Pasca‑pembelian tersebut, kepemilikan saham Jahja naik dari sebelumnya 35.000.644 saham menjadi 35.802.700 saham, tetap berada pada porsi yang relatif kecil secara proporsional terhadap total saham BCA yang beredar.

Konteks tren beli oleh jajaran manajemen

Jahja tidak bertindak sendirian; sejumlah direksi BCA juga kompak menambah kepemilikan saham, seperti Frengky Chandra Kusuma yang membeli 405.990 saham, Lianawaty Suwono 465.825 saham, Widodo Mulyono 240.569 saham, Hendra Tanumihardja 147.933 saham, dan Haryanto Tiara Budiman 379.428 saham.

Secara kolektif, aksi ini menyerap lebih dari 2,4 juta saham BBCA dengan total estimasi dana di atas Rp17 miliar, yang dinilai sebagai sinyal positif terhadap prospek jangka panjang emiten perbankan terbesar di Indonesia itu.
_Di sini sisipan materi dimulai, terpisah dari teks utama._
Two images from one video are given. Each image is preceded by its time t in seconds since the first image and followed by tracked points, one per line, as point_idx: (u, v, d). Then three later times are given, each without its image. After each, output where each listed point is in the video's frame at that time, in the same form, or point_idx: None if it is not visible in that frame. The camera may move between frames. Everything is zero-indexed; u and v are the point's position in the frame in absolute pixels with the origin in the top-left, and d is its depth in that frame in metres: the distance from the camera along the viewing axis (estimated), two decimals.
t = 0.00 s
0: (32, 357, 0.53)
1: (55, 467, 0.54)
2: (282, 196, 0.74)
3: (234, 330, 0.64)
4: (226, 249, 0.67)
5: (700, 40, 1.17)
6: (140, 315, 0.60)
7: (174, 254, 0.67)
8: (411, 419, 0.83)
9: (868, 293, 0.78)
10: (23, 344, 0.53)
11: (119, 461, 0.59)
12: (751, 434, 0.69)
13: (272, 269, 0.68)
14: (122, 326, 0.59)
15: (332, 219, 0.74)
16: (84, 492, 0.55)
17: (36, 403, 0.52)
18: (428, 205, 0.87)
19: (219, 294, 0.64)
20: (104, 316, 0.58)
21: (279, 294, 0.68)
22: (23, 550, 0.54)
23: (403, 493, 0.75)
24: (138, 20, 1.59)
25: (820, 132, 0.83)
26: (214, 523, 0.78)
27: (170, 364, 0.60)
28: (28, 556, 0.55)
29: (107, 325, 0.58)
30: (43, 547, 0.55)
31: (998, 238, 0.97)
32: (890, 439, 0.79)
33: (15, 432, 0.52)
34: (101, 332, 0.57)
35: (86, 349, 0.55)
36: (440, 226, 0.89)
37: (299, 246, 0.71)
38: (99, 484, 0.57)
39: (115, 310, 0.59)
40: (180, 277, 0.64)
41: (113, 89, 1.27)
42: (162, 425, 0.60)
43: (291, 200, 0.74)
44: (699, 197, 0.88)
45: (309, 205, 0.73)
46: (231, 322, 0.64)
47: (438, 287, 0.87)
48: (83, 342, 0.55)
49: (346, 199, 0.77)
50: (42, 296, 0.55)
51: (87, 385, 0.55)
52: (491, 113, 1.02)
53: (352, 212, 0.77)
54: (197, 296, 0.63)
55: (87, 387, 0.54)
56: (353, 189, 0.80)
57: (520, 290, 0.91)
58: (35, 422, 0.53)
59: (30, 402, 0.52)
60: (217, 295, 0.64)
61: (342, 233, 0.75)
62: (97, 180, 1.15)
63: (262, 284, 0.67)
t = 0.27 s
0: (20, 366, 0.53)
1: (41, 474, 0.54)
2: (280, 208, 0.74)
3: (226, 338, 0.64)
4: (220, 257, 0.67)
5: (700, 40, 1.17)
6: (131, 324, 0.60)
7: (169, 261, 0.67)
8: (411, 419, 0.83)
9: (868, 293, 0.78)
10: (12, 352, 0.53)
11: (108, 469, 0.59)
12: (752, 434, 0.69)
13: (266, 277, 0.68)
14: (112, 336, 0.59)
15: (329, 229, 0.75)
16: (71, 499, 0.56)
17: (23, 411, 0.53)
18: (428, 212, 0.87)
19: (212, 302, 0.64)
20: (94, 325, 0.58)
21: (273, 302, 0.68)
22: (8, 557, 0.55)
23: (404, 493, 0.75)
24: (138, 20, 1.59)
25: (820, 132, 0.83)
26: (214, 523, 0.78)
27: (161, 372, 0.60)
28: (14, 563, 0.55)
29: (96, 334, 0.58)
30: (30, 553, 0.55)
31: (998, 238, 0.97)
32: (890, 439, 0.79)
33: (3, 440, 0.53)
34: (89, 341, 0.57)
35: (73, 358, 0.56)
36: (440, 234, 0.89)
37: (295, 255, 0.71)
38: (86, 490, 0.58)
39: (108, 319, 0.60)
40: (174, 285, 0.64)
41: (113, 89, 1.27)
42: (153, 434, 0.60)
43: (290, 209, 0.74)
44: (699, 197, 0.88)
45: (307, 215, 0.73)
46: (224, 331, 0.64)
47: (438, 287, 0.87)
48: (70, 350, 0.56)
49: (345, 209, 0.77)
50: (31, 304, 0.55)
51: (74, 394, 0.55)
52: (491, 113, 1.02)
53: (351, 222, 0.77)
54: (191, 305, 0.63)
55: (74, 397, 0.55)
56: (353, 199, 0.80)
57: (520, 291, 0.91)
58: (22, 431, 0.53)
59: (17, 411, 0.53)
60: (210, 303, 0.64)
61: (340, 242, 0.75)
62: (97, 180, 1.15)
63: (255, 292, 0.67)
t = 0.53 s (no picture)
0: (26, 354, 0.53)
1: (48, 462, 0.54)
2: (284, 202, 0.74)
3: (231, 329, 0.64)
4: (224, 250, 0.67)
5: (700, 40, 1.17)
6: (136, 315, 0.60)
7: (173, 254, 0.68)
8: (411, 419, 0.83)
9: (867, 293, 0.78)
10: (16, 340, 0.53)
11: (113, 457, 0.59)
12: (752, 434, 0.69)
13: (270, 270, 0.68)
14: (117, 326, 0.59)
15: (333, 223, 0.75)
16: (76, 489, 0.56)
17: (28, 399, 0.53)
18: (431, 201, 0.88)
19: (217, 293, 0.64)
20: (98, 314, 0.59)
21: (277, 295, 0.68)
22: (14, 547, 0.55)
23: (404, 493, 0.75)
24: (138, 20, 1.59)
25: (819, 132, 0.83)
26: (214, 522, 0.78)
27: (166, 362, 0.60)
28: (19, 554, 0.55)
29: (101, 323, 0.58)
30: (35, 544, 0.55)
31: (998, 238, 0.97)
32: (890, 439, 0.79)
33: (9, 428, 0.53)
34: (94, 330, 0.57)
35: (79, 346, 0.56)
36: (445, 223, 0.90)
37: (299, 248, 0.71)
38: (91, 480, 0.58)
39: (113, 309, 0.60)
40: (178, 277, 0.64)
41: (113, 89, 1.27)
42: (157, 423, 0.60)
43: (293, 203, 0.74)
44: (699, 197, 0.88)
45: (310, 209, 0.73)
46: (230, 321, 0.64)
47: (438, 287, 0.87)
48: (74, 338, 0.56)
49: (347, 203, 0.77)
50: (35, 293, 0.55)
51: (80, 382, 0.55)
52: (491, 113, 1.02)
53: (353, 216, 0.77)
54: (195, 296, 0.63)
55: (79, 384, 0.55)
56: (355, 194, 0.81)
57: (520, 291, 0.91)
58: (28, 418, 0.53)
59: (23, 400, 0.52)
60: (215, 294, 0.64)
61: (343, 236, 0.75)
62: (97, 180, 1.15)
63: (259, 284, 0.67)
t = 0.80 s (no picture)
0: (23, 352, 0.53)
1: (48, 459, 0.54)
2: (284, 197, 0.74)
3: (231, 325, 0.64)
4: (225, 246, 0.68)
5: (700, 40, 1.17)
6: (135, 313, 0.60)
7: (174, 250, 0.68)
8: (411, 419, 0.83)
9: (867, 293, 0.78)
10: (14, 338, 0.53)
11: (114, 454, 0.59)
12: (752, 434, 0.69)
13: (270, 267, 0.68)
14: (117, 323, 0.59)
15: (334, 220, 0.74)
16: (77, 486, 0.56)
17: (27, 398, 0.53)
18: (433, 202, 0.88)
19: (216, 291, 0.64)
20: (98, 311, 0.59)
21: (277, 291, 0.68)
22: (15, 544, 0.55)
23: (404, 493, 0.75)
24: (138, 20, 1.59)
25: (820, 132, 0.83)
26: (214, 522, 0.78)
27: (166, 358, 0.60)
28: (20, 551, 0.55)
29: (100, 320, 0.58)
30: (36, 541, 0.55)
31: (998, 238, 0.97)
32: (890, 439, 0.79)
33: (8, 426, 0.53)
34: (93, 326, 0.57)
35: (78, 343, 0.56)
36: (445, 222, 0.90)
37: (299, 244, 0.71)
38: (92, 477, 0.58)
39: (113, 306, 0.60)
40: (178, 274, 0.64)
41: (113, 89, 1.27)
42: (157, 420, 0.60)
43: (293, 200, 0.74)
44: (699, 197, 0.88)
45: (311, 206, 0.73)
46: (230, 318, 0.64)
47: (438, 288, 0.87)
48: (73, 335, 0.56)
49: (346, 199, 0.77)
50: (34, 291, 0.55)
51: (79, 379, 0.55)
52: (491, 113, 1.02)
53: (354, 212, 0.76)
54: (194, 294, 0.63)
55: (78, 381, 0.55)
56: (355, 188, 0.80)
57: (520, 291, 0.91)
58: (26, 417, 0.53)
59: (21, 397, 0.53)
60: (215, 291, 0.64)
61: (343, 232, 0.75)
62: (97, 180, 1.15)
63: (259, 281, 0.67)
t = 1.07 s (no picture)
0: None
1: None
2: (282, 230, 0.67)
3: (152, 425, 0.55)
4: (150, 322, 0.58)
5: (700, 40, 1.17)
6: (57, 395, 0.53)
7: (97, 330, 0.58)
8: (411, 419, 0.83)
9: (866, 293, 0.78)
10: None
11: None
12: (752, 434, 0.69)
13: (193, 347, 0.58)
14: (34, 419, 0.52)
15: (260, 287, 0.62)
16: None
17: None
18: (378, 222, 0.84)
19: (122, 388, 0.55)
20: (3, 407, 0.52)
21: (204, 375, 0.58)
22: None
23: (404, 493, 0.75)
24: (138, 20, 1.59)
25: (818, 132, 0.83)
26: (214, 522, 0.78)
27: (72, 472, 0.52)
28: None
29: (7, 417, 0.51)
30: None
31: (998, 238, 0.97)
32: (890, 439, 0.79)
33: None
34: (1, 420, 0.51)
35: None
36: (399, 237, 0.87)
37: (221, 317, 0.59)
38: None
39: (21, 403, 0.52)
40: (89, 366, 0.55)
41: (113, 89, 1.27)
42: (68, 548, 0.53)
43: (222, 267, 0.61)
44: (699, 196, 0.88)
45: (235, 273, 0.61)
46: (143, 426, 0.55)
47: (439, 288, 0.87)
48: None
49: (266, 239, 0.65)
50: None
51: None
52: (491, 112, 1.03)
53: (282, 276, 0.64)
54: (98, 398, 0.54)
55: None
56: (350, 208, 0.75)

Sinyal kepercayaan investor terhadap BCA

Langkah Jahja memborong ratusan ribu saham BBCA dalam beberapa bulan terakhir, termasuk pembelian 67.000 saham pada awal Februari 2026, mencerminkan kepercayaan terhadap fundamental dan kinerja BCA di tengah volatilitas pasar.

Bagi investor ritel, aksi akumulasi saham oleh jajaran manajemen ini sering dibaca sebagai indikasi bahwa mereka masih melihat nilai investasi jangka panjang di saham BBCA, meskipun harganya sempat tertekan dalam beberapa waktu terakhir.